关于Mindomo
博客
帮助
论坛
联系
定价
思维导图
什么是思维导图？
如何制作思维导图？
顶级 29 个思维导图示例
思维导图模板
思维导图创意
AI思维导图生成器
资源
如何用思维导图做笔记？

----------------

▶ _Work item_: Reproduce the lines of the records above, substituting "脑图" for every occurrence of "思维导图" and leaving everything else unchanged.

▶ _Expected answer_:
关于Mindomo
博客
帮助
论坛
联系
定价
脑图
什么是脑图？
如何制作脑图？
顶级 29 个脑图示例
脑图模板
脑图创意
AI脑图生成器
资源
如何用脑图做笔记？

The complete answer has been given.